The jump in deaths makes North Dakota home to the highest nursing home death rate in the country, with around 1 in every 50 residents dying from the disease. The result represented a huge shift in the state’s performance compared to AARP’s last analysis, released a month ago, which ranked North Dakota just below the national average for resident deaths.
“Clearly, these trends are going in the wrong direction,” says Joshua Askvig, state director of AARP North Dakota. “This is not the place where you want to rank at the top.”
Studies conducted throughout the pandemic show that staff infected with COVID-19 are one of the greatest drivers of resident infections within nursing homes. Given the high infection and death rates among North Dakotan nursing home residents, it’s perhaps unsurprising that staff infections also skyrocketed, leaping from 165 in July-August to 578 in September-October.
The state also reported the highest staff infection rate in the country; 12.5 staff per every 100 residents tested positive for the disease in September-October. Staff infections were almost double the number of resident infections – 579 cases versus 298 cases, respectively – and were more widespread than resident infections, with more than 90 percent of nursing homes reporting one or more positive tests among staff, while only 47 percent reported resident cases.
With so many of the state’s nursing home staff infected with the virus, it’s also perhaps unsurprising that North Dakota reported the highest percentage of nursing homes with a shortage of nurses, aides (certified nursing assistants, nurse aides, medication aides and medication technicians), or both.

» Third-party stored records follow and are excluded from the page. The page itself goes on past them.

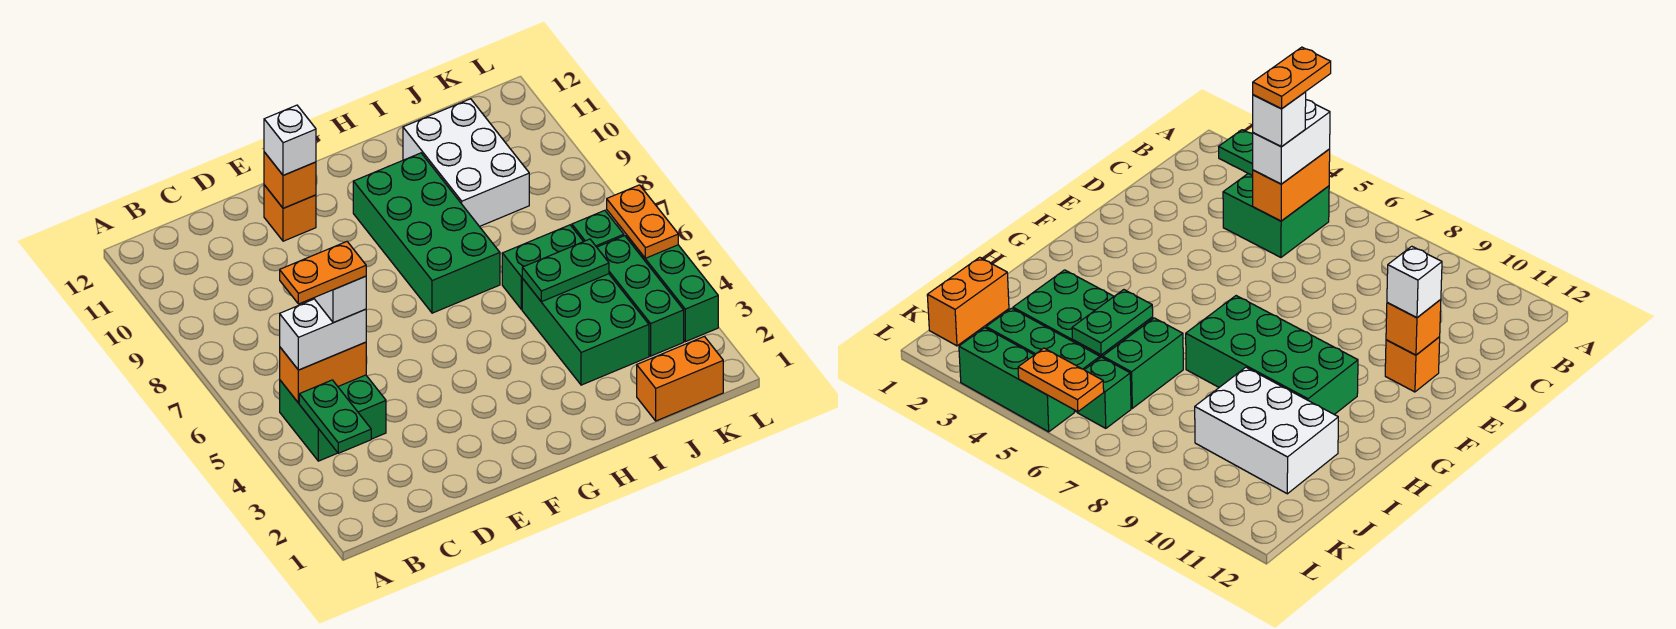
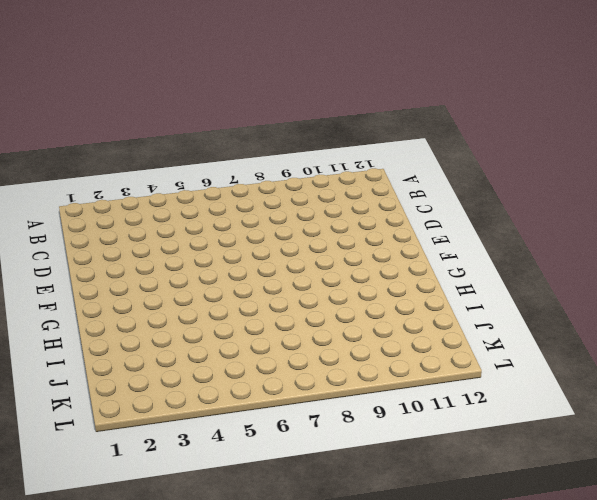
none -> green brick B4:C5 level 1
none -> orange brick E11 level 1
none -> green brick G7:H10 level 1

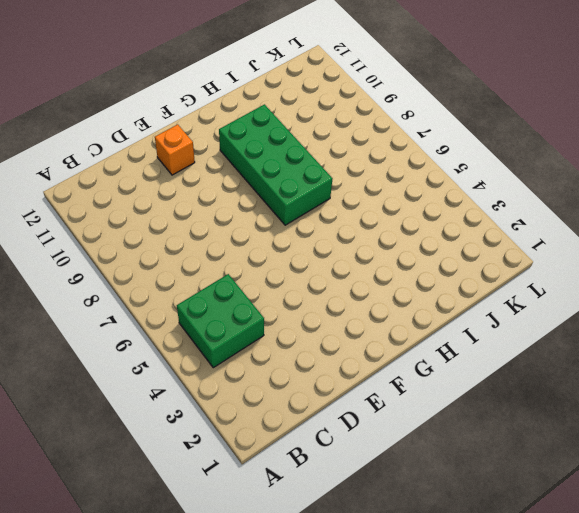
none -> green brick I3:J5 level 1
none -> green brick I6:J6 level 1
none -> white brick I9:J11 level 1

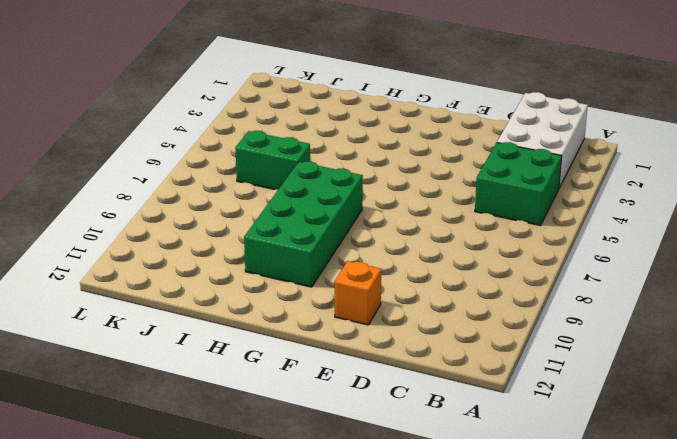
white brick B1:C3 level 1 -> white brick I9:J11 level 1
none -> green brick I3:J5 level 1
none -> orange brick J1:K1 level 1
none -> green brick K3:K5 level 1

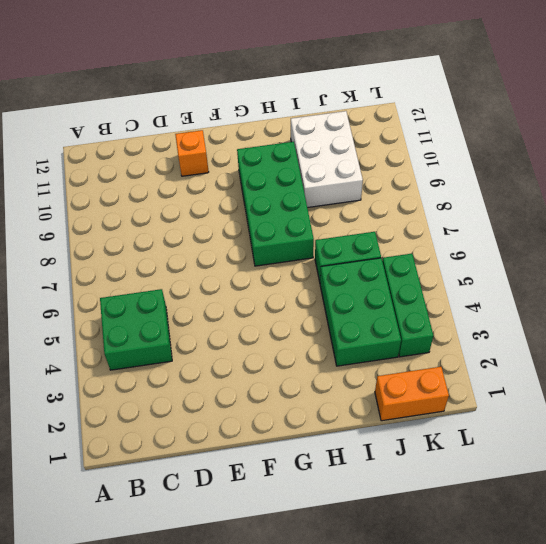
none -> green brick K6 level 1
none -> green brick L3:L5 level 1
none -> green plate B3:B4 level 2

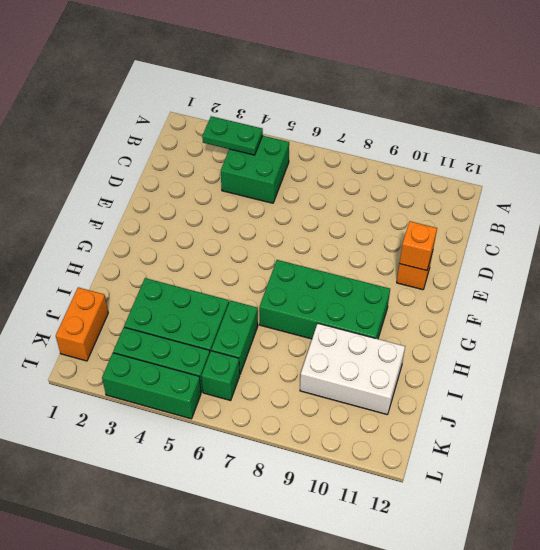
none -> orange brick B5:C5 level 2
none -> green plate I5:J5 level 2
none -> orange plate L5:L6 level 2

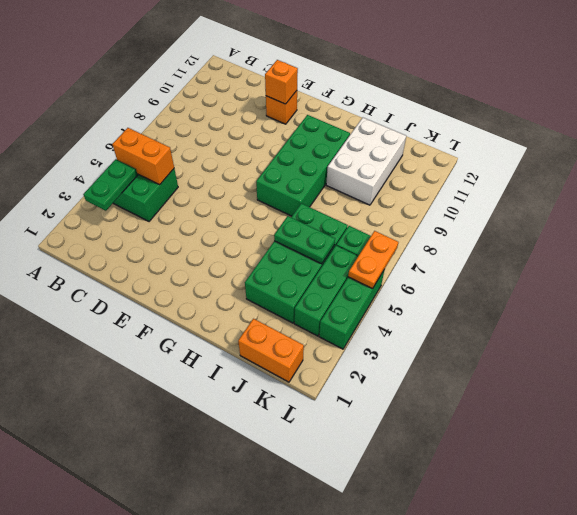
none -> white brick B5:C5 level 3
none -> white brick E11 level 3
none -> white brick C5 level 4

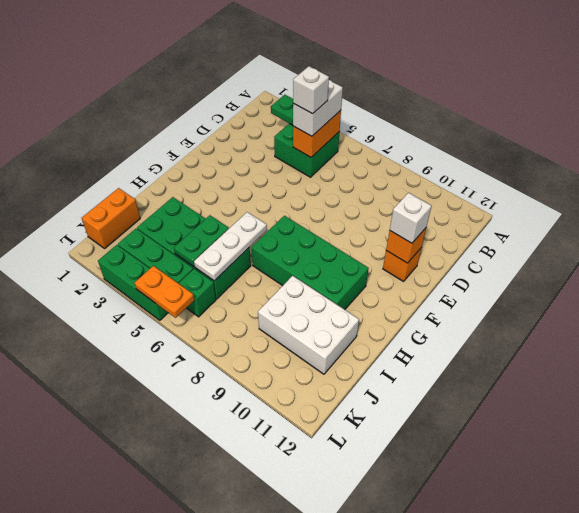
white plate H6:J6 level 2 -> none
none -> orange plate B5:C5 level 5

Facilities experiencing staffing shortages surged from 35 percent in July-August to 55 percent in September-October.
North Dakota’s high spread of COVID-19 in the broader community is likely a cause of the state’s nursing home infections, according to several nursing home experts. "The virus gets introduced into these facilities through community networks of transmission,” says Justin Lessler, an associate professor of epidemiology at the John Hopkins Bloomberg School of Public Health.
AARP’s Askvig is calling on all North Dakotans to play their part in containing the spread. “We must all follow CDC guidelines — all infection control protocols — to prevent the spread of COVID-19,” he says. “It’s killing people, particularly these vulnerable adults, and it’s easy for people to say, ‘Oh well, these residents are at the end of life anyway.’ But these are grandparents, parents, siblings, loved ones, trusted friends and they have as much of a right as anybody to be safe and protected from the virus.”
Read more about the analysis of North Dakota nursing homes.
The analysis, conducted by AARP's Public Policy Institute and the Scripps Gerontology Center at Miami University in Ohio, draws primarily on data acquired from the Nursing Home COVID-19 Public File by the Centers for Medicare & Medicaid Services (CMS). Nursing homes are federally certified and are required to submit data to the government each week. The AARP analysis uses data from three consecutive four-week periods — July 26 to Aug. 23, Aug. 24 to Sept. 20 and Sept. 21 to Oct. 18 — in which around 95 percent of the nation's 15,000-plus nursing homes submitted data for each reporting period.
The analysis focuses on five key COVID-19 categories — resident cases, resident deaths, supply of personal protective equipment, staff cases and staff shortages — and only captures data from federally certified nursing homes, not all long-term facilities, as some other tallies do. This is the second in a series of monthly AARP analyses. An update on these key COVID-19 categories will be released next month, as new federal data becomes available.